Basic usage

This page walks through the most common invocations of vcfsim. For the full argument reference, see Arguments.

A first run

The minimal command needed to produce a VCF specifies a seed, a missing-data model (here --percent_missing_sites 0 and --percent_missing_genotypes 0 for a clean reference dataset), and a way to specify samples:

vcfsim \
    --chromosome 1 \
    --replicates 1 \
    --seed 1234 \
    --sequence_length 10000 \
    --ploidy 2 \
    --Ne 100000 \
    --mu 1e-6 \
    --percent_missing_sites 0 \
    --percent_missing_genotypes 0 \
    --output_file myvcf \
    --sample_size 10

This produces myvcf1234.vcf — the seed is appended to the prefix automatically. If --output_file is omitted, the VCF is written to stdout instead, which is convenient for piping into other tools.

Producing replicates

Asking for more than one replicate runs the simulator multiple times with an incrementing seed. With --seed 1234 --replicates 3, vcfsim writes myvcf1234.vcf, myvcf1235.vcf, and myvcf1236.vcf. This is the recommended way to produce a set of independent replicates with known seeds — it keeps the mapping from seed to file deterministic and inspectable.

Custom sample names

By default samples are named tsk_0, tsk_1, ..., tsk_n. To write explicit names into the VCF columns, pass --samples with the names directly:

vcfsim \
    --chromosome 1 --replicates 1 --seed 1234 \
    --sequence_length 10000 --ploidy 2 --Ne 100000 --mu 1e-6 \
    --percent_missing_sites 0 --percent_missing_genotypes 0 \
    --samples A1 B1 C1 D1 \
    --output_file myvcf

Names may be space-separated (as above) or comma-separated (--samples A1,B1,C1,D1). The sample size is set to the number of names provided — --sample_size and --samples are mutually exclusive.

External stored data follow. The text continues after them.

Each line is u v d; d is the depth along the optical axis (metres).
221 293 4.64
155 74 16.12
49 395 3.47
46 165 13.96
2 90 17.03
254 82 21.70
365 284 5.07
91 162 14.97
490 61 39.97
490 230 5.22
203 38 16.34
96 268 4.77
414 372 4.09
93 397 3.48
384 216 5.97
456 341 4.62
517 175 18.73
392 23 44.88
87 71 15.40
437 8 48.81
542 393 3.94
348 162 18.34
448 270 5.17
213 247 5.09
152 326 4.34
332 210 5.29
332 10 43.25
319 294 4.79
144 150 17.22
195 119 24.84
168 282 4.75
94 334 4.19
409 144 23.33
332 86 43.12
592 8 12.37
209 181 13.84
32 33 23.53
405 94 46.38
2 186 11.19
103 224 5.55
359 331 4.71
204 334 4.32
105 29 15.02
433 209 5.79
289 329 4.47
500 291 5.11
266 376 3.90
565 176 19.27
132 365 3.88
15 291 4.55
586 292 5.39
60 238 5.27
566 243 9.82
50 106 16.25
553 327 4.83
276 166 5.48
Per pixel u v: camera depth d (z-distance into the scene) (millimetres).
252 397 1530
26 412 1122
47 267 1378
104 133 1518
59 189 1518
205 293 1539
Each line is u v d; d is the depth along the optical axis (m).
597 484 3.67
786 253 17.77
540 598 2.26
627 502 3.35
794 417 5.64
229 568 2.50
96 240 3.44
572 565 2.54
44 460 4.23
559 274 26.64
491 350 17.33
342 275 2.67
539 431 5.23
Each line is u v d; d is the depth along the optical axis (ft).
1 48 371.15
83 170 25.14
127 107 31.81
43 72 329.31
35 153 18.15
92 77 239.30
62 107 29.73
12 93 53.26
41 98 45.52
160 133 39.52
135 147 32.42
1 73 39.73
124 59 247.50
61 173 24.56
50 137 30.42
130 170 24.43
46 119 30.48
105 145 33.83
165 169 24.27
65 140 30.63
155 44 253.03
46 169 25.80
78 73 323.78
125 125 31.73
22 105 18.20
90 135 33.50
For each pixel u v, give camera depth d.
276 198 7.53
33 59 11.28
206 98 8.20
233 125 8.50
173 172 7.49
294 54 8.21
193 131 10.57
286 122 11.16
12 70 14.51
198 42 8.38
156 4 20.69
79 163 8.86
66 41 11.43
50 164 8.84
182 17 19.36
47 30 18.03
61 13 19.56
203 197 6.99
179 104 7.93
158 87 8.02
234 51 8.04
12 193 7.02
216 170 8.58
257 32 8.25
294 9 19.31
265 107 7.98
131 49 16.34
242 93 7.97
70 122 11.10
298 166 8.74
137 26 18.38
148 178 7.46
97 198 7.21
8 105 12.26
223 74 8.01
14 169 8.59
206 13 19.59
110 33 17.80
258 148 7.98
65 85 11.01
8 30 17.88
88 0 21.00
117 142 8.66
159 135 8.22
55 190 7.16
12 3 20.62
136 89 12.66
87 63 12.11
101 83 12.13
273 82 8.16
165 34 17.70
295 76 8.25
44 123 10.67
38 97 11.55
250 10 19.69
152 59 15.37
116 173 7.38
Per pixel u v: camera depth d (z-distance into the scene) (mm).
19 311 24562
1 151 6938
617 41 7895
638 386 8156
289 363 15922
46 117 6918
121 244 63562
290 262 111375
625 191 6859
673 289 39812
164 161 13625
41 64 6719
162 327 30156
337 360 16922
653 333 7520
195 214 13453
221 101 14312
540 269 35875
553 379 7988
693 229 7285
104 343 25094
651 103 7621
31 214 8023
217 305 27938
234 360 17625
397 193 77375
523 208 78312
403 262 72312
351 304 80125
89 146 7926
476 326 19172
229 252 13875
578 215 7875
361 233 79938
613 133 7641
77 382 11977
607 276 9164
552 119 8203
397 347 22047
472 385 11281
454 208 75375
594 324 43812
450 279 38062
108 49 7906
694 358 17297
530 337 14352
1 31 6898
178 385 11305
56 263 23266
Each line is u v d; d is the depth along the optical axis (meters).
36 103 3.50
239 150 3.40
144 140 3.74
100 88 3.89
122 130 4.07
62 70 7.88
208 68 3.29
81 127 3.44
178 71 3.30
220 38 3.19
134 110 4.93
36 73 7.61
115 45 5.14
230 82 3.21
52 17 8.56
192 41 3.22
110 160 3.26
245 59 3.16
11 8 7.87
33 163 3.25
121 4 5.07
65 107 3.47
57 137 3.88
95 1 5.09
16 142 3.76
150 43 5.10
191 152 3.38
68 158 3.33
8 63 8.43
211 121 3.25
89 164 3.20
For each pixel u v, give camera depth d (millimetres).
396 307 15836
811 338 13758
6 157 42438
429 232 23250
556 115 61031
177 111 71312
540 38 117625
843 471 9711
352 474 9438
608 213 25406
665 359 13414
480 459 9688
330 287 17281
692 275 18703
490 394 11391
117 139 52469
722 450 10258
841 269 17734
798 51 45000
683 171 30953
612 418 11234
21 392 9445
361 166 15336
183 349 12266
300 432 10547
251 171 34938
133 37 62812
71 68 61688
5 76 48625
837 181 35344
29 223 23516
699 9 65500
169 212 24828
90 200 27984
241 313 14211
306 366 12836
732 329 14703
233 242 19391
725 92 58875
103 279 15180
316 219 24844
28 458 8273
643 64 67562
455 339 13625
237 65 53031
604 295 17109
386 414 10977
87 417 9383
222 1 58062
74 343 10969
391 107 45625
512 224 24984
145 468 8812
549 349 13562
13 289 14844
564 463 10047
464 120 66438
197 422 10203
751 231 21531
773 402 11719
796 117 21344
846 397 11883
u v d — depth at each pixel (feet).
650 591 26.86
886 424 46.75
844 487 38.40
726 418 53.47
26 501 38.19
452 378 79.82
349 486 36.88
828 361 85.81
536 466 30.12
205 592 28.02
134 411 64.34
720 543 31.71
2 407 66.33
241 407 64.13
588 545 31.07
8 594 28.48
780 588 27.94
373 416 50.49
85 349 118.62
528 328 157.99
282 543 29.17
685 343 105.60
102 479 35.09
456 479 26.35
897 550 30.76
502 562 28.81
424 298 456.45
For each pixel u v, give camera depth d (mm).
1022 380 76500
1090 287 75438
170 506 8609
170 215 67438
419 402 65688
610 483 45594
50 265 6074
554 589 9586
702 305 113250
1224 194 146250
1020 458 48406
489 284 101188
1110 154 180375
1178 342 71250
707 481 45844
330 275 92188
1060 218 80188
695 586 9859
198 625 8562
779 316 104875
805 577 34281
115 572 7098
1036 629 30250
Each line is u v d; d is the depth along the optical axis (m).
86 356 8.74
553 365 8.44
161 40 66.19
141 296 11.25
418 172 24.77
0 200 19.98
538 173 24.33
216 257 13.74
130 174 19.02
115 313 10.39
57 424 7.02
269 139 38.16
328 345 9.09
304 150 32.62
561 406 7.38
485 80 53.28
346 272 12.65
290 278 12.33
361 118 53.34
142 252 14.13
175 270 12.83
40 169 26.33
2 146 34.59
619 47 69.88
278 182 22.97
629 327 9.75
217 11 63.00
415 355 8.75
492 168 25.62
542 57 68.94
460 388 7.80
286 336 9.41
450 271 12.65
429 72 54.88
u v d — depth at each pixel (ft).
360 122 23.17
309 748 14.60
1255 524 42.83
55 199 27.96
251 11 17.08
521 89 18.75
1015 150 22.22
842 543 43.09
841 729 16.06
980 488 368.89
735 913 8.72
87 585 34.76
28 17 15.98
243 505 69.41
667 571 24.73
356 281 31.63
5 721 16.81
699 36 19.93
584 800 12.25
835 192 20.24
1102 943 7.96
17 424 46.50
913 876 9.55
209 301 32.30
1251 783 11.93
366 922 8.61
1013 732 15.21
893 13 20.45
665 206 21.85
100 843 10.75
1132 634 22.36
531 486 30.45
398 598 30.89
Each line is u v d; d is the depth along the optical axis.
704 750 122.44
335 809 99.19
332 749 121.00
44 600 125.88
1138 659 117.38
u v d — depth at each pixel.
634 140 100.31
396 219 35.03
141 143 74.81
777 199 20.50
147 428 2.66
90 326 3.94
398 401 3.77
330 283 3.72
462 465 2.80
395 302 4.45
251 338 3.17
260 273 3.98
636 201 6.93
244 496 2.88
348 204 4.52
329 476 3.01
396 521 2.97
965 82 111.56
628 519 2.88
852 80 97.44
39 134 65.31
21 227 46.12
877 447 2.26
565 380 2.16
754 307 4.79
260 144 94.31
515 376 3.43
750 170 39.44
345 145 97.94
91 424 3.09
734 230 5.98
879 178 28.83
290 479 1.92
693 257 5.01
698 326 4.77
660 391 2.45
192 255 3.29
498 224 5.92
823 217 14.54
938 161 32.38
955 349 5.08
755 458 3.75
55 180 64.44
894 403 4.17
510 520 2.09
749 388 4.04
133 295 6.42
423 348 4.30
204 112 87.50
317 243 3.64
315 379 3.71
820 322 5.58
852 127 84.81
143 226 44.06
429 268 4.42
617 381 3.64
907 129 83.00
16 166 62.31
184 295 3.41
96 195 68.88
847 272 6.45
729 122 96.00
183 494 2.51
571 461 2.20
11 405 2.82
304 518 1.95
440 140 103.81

For larger sample sets, store the names in a file and use --samples_file:

vcfsim \
    --chromosome 1 --replicates 1 --seed 1234 \
    --sequence_length 10000 --ploidy 2 --Ne 100000 --mu 1e-6 \
    --percent_missing_sites 0 --percent_missing_genotypes 0 \
    --samples_file names.txt \
    --output_file myvcf

where names.txt contains comma- or whitespace-separated names:

A1 B1 C1 D1 E1

Writing to stdout

Omitting --output_file sends the VCF to stdout, so you can pipe the simulator directly into bgzip, bcftools, or any other VCF consumer:

vcfsim \
    --chromosome 1 --replicates 1 --seed 1234 \
    --sequence_length 10000 --ploidy 2 --Ne 100000 --mu 1e-6 \
    --percent_missing_sites 0 --percent_missing_genotypes 0 \
    --sample_size 10 \
    | bgzip -c > myvcf.vcf.gz

This is convenient for one-off runs and is the form to use when feeding vcfsim output into a downstream pipeline without leaving intermediate files on disk.